By Manubhai Pancholi
An illustration of Manubhai Pancholi’s creative interpretation of Indian history and culture, the Gujarati novel Deepnirvan (‘The Light of Deliverance’, published 1944) is set in the pre-Christian Aryavarta era. Tormented by the possibility of an invasion by Sikandar and the looming threat of expansion by imperial empire Magadha, three Indian Ganarajyas (states) must fight a war for their independence. Instead of reducing the story to a love triangle between the primary characters Anand, Sucharita, and Sudatta, the art of war planning and warfare is explored in this novel that deals with sadness, joy, and valour.
The novel contains the timeless message of the importance of unity and perseverance in the face of adversity, a message that will appeal to every reader of today. An abridged version of the book can be found in an anthology called ‘Indian Classics – Gujarati’ by Chandrakant Mehta
About the Author
Manubhai Pancholi (1914-2001) was also known by his pen name Darshak (viewer) – he believed he was only seeing the world that God had created. A firm believer of Gandhian principles, Pancholi was imprisoned for a period of time during the Quit India movement.

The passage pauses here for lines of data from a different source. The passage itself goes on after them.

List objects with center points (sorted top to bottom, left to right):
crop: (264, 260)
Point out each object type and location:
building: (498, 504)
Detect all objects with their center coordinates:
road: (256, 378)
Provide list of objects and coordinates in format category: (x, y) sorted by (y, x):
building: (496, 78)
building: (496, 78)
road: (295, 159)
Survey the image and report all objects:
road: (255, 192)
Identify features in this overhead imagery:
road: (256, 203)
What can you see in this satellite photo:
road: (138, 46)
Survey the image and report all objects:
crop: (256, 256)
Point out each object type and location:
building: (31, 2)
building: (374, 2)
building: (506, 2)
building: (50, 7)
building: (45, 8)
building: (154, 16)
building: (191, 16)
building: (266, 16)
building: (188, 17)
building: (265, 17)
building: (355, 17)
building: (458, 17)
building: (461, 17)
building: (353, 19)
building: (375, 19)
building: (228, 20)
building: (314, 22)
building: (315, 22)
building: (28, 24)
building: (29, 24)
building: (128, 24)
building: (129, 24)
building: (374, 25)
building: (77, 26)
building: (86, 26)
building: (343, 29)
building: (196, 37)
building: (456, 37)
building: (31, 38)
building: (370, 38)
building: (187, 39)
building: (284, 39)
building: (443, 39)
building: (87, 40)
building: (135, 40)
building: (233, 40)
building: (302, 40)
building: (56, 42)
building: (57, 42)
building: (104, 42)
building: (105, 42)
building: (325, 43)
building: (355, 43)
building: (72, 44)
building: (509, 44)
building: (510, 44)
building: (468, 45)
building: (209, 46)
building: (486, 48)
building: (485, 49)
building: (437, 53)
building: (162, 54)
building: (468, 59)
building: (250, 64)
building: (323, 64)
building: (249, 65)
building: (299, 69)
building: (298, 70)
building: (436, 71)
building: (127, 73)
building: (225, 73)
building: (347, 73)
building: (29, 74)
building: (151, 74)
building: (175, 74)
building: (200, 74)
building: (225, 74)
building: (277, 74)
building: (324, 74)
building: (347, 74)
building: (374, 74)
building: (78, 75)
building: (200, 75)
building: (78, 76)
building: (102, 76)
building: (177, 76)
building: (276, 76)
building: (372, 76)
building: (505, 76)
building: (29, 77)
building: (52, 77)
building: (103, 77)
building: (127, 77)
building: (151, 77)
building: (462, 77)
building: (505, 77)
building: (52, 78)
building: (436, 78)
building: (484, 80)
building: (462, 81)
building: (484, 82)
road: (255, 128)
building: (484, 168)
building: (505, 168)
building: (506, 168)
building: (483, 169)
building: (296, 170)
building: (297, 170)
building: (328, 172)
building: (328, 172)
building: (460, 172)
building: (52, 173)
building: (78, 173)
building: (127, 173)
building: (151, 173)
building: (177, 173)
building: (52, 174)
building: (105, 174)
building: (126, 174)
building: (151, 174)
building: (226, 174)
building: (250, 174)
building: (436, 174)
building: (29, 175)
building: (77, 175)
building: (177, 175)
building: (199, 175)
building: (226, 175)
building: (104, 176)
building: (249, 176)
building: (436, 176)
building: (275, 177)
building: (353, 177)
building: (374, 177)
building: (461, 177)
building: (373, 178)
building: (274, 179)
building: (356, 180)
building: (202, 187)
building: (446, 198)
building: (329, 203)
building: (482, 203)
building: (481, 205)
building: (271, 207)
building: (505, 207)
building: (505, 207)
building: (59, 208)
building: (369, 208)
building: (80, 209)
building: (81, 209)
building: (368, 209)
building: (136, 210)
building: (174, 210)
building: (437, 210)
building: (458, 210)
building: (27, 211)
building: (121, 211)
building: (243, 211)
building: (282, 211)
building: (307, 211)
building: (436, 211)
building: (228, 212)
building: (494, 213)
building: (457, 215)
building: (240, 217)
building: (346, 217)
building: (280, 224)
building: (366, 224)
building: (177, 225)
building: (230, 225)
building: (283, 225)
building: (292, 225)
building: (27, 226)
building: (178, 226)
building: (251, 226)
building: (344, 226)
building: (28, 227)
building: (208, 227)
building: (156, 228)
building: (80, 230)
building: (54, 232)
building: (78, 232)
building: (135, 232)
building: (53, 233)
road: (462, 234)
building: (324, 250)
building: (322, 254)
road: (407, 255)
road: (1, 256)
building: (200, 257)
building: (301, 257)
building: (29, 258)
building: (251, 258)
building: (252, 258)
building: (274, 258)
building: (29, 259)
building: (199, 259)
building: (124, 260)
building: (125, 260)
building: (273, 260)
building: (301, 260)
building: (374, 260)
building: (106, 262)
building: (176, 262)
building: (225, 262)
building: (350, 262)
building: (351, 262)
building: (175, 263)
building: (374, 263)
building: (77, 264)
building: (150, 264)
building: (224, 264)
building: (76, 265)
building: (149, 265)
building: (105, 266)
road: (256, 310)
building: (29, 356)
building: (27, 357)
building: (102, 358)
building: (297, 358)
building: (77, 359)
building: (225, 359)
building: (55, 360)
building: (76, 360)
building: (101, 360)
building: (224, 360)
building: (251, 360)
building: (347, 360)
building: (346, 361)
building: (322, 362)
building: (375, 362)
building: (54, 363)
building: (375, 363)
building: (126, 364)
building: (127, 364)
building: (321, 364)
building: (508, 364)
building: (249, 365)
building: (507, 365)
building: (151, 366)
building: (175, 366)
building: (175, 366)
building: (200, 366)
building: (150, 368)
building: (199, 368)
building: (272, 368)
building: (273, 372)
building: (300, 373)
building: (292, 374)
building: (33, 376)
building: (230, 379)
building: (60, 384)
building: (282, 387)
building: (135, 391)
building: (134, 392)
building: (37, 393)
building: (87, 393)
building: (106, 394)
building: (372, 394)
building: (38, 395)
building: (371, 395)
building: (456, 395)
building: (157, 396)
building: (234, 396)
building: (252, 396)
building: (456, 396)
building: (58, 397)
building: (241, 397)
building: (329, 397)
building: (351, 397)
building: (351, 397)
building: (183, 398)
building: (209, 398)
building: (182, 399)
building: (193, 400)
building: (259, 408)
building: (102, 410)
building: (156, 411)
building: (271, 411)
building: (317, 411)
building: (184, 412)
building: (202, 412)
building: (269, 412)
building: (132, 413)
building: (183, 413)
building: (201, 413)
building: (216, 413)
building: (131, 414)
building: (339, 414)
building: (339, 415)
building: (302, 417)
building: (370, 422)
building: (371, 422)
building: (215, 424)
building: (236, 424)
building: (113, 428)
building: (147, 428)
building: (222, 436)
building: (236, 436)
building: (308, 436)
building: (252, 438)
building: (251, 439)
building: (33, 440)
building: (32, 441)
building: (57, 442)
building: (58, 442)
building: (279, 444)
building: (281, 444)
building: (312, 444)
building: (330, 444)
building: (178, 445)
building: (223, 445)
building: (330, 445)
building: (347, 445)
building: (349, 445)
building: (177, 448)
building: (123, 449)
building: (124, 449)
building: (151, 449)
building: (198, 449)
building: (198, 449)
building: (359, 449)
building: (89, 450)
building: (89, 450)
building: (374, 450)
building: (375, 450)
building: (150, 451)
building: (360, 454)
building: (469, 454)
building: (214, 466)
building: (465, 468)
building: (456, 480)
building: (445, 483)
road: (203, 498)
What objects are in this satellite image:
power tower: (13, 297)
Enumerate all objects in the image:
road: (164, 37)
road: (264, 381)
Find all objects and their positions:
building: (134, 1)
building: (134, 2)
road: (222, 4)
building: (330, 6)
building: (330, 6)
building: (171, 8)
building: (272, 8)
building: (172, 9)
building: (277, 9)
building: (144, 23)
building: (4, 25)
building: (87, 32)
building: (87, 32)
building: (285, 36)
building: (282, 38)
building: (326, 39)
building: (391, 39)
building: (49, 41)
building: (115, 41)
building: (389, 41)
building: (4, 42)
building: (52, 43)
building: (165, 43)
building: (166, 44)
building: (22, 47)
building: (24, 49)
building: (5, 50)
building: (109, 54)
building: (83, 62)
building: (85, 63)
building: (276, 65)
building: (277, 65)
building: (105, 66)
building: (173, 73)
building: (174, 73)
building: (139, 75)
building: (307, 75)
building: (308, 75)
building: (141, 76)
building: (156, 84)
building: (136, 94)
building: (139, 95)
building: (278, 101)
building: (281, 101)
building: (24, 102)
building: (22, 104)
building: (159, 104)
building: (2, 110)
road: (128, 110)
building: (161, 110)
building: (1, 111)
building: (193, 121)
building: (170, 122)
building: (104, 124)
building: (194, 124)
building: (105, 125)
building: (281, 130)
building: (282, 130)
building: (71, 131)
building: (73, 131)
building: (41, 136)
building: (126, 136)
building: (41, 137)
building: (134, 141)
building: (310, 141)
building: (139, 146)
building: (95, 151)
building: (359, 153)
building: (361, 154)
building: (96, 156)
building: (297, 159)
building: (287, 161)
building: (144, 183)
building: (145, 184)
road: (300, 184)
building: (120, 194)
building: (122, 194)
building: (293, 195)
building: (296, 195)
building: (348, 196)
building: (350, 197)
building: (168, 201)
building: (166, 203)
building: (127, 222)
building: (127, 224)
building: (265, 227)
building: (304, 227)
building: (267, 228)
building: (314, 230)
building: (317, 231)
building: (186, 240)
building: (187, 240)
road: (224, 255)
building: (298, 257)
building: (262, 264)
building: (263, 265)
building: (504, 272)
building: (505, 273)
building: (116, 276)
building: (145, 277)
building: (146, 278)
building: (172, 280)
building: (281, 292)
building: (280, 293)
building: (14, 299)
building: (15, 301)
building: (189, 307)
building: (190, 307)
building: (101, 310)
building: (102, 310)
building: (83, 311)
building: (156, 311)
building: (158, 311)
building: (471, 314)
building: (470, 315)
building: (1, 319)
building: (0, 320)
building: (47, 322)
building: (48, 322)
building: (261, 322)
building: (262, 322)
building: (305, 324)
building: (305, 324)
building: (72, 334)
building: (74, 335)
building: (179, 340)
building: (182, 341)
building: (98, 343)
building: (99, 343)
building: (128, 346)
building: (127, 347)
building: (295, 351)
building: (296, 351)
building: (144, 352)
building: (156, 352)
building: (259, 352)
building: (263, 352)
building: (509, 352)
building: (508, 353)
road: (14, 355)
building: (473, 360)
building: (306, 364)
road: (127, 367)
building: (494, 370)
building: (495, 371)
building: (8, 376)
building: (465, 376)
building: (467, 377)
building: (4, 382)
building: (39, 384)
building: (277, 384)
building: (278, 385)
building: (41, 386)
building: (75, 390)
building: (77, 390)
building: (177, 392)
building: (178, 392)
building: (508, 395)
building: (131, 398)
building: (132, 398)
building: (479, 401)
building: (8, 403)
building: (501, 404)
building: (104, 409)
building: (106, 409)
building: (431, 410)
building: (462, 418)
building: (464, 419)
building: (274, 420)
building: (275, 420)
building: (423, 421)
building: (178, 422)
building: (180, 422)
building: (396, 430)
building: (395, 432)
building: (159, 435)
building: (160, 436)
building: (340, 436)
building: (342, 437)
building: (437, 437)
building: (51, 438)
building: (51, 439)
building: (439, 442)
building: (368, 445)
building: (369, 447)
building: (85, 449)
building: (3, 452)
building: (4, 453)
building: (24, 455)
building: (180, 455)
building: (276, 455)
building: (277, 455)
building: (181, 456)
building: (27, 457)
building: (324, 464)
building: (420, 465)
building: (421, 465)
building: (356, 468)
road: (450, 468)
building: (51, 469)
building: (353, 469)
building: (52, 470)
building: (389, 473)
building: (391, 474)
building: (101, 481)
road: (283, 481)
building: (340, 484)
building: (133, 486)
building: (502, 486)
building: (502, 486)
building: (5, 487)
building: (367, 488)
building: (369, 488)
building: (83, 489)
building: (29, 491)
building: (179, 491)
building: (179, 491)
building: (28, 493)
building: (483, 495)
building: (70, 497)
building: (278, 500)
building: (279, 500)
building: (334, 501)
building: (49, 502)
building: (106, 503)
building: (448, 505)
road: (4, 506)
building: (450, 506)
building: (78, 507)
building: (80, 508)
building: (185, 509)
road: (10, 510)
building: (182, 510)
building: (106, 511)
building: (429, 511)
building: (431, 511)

A recipient of the Padma Bhushan (1991), he was a former education minister of Gujarat. He was also President of the Gujarat Sahitya Parishad and Chairperson of the Gujarat Sahitya Akademi. He wrote fiction, philosophical essays and introduced the Gujarati reader to other foreign literature with his own commentaries. His novel, Socrates earned him the Sahitya Akademi Award. The book was the first fiction in Gujarati based on a Greek subject. He was also awarded the Ranjitram Gold Medal and the Narmad Gold Medal for his unique contribution to Gujarati literature.